Based on our findings, gender and age did not affect Customer Quality Score, despite the fact that these two parameters were influential factors in mortalities among RA patients (19, 20) and played an important role in mediating the disease outcomes (19). This study did not find any relation between response to treatment/ complication/ continuous care by specialist and Customer Quality Score. The risk of complications increases parallel to the increase in age (21), and based on BSR guidelines on the standards of care for RA patients, continuous care by specialists is important to improve active disease and reduce pain (22).
Considering the chronic nature of RA and the small proportion of the patients with the ability to manage their health under stressful conditions and financial barriers which have a central role in their care and disease management, self-management education is essential for empowering patients and is a basic ability for patients to effectively manage their diseases and make appropriate decisions (12, 23). Koehn and Newman defined self-management as ‘the individual’s ability to manage the symptoms, physical, psychological consequences, and life-style changes inherent in living with a chronic condition (20, 24).
The American College of Rheumatology has developed guidelines for the management of RA, by focusing on education in self-management which is an essential component of optimal longitudinal treatment.
The ACG Subcommittee on Osteoarthritis recommended that self-management education become an integral part of the treatment program for osteoarthritis patients (25). A meta-analysis study by Warsi (26) and Keefe (27) demonstrated that arthritis self-management education programs lead to small but significant reductions in pain and disability. These programs enable RA patients to make informed decisions in their treatment by focusing on
self-management abilities and patient empowerment.
Education and cognitive–behavioral interventions, such as the Arthritis Self-Management Program, can improve health status and decrease health care utilization (24).
By enhancing knowledge, skills, self-confidence (self-efficacy), and educational programs, we can inform and empower individuals to self-manage their health and participate in decisions about their care (28).

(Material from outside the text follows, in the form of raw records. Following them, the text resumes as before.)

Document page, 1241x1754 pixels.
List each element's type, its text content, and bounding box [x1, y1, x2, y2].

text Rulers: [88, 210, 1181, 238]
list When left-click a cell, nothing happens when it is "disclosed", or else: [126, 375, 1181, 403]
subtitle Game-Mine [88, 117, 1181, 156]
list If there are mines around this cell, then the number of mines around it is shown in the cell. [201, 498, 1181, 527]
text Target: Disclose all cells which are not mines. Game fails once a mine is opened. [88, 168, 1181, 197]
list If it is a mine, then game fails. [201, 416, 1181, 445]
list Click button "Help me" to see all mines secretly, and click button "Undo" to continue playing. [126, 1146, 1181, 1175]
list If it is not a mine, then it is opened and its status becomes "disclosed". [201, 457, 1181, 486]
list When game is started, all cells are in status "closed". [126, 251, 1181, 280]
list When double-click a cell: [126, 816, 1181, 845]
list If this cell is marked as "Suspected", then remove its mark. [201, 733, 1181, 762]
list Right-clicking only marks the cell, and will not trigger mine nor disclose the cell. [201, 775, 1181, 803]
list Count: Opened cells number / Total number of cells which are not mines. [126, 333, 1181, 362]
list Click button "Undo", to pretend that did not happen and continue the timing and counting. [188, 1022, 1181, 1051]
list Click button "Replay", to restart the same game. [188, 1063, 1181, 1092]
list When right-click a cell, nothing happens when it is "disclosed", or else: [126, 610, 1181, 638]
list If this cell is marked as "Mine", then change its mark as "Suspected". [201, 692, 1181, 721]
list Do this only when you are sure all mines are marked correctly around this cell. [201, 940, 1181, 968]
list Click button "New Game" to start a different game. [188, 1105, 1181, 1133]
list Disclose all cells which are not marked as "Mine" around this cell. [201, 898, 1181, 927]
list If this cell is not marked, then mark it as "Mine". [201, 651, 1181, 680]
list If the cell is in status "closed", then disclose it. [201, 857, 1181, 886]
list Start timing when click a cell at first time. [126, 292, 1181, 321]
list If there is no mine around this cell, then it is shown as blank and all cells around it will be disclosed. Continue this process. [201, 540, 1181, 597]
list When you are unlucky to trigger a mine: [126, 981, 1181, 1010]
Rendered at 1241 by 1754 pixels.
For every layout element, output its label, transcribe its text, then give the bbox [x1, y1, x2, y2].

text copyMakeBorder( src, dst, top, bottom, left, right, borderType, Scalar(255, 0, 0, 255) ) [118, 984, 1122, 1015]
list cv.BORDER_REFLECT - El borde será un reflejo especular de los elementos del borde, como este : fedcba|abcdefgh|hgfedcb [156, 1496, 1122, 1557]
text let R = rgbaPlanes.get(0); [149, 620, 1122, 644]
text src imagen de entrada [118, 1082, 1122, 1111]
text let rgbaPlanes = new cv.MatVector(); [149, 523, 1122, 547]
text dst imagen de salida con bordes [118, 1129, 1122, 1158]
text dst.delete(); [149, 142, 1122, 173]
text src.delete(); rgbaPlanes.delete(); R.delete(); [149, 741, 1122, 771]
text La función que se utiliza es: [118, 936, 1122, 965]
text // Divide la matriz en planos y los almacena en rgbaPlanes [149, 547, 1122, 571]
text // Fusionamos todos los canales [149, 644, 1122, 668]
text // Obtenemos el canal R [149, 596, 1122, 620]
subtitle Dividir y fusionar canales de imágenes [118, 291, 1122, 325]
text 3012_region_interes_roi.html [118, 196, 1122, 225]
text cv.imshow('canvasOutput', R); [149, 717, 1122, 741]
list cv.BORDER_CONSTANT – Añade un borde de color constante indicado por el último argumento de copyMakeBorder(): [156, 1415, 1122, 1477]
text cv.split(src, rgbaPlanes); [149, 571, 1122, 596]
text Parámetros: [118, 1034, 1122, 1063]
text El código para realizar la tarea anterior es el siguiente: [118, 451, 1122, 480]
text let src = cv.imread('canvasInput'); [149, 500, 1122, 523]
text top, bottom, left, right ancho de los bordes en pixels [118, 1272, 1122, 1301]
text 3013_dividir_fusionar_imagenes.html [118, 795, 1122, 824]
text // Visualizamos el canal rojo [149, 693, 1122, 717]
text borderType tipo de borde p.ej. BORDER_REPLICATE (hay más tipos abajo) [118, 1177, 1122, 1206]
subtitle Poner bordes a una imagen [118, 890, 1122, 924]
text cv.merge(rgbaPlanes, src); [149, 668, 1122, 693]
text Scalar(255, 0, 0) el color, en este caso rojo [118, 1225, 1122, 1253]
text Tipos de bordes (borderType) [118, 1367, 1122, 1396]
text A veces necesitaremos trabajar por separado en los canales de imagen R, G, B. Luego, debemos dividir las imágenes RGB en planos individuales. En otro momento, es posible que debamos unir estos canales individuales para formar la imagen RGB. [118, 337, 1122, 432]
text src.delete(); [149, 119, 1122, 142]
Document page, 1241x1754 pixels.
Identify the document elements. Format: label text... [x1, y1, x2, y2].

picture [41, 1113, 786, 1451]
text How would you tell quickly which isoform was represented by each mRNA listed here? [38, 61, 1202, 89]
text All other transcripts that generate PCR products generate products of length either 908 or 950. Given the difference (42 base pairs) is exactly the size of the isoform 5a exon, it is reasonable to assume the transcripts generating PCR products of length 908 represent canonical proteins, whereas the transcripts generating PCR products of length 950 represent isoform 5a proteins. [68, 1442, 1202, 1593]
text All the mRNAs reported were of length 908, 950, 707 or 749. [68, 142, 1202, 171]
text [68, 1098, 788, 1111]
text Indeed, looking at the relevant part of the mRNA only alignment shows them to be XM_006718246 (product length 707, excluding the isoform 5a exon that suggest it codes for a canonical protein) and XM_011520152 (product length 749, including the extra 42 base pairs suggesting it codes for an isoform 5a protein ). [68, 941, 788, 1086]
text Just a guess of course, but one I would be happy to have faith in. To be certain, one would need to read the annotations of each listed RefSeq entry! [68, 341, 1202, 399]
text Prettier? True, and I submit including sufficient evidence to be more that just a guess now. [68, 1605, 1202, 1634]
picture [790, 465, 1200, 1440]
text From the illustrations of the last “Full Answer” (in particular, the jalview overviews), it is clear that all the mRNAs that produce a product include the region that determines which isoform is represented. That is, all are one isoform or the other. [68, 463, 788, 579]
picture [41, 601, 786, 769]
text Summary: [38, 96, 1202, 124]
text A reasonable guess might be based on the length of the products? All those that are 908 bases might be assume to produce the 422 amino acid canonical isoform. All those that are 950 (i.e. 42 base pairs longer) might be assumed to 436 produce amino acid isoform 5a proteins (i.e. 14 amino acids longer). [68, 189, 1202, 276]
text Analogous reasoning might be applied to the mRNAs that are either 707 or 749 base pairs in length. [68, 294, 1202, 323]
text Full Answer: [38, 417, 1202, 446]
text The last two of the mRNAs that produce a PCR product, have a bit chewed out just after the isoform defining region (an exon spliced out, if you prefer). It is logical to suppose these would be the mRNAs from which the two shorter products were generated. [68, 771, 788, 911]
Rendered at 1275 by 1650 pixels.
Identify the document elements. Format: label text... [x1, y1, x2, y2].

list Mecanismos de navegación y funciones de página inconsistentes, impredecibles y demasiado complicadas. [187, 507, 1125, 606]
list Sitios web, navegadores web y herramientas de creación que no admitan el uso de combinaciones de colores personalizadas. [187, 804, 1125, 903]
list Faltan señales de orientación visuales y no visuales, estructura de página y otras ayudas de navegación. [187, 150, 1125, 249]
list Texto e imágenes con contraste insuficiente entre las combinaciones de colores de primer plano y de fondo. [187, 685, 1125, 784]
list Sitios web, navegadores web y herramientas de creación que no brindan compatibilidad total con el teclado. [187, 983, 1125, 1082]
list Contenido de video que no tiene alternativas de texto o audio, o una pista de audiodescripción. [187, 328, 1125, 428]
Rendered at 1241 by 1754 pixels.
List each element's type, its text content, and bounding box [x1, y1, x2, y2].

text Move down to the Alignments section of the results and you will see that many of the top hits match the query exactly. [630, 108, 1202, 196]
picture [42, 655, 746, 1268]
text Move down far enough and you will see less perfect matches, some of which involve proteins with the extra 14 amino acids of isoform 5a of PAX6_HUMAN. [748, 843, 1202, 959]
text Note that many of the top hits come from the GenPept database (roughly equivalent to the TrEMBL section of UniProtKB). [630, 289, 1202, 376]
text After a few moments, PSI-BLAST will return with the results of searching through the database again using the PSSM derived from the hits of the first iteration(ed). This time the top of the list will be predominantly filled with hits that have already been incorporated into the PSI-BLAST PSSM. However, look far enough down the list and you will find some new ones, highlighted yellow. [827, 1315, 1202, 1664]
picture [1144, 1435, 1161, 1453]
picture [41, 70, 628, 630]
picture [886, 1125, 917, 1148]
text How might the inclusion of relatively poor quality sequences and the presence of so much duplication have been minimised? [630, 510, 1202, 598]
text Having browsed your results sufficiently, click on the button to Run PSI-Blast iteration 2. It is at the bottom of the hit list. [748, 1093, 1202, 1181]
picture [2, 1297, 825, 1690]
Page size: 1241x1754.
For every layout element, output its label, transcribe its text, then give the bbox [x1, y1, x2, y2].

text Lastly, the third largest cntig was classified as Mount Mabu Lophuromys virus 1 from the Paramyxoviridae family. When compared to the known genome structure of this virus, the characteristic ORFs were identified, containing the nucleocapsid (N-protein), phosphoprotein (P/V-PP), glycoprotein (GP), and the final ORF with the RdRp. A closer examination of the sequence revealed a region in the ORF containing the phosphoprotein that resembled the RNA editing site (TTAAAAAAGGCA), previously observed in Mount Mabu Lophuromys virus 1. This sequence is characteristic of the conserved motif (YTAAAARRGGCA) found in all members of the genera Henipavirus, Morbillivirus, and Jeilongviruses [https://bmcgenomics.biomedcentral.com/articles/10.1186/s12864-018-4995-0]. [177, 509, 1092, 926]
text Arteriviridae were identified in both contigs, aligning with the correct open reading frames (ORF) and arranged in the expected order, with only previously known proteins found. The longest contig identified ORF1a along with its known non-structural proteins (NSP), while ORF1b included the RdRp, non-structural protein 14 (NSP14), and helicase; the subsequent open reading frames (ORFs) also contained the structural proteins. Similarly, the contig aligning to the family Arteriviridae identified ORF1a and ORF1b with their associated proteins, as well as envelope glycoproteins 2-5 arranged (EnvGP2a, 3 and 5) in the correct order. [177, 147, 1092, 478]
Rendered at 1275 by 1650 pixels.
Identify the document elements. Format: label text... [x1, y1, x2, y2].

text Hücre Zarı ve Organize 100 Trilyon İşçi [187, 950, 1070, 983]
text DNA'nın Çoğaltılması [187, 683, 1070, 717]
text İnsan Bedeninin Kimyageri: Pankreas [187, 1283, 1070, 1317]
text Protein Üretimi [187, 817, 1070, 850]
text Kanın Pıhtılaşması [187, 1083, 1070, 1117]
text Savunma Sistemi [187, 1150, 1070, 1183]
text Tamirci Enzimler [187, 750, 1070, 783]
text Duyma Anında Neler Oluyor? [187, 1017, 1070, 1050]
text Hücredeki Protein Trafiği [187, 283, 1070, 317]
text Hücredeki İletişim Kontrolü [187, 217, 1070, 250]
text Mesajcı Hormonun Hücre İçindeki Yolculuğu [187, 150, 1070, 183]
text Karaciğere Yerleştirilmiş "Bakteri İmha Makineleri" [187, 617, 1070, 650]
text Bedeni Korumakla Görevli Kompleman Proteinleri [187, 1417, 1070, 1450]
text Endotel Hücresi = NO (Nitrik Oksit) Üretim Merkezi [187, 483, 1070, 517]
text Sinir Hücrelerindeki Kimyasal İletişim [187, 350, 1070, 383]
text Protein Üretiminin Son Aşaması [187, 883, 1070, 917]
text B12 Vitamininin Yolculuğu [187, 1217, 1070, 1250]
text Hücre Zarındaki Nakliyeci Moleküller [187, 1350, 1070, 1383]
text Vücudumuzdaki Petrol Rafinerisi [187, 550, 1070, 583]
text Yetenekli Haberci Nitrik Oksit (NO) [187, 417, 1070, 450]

Intervention strategies that enable patients to make decisions about their goals, therapeutic options and self-care behaviors, and feel responsible for RA care are effective in helping patients reach for an appropriate caring program. According to a study by Tabrizi one of the most important ways to empower women and increase their participation in the health services and decision-making is providing pregnant women with an active role in their own care process (10). In another study, the same author suggests designing programs for health care providers and patients with Type 2 diabetes to improve their self-confidence abilities and health outcomes (29).
Vahidi revealed that customer participation in the care process and focus on the patient role in care delivery, alongside improving the quality of delivered care, can be used as patient education activities (12, 23).
This study has a limitation, and that is the dependence of the results on the accuracy of patients' reports. This might render our results susceptible to response bias.
Conclusion
Rheumatoid Arthritis is a chronic illness that requires continuous care, and patient self-management education may be an effective way to improve customer quality.
Moreover, the patient's ability in self-management as a daily task and instructions for behavior change skills for ongoing self-management can reduce the risk of long-term and acute complications in all aspects of life.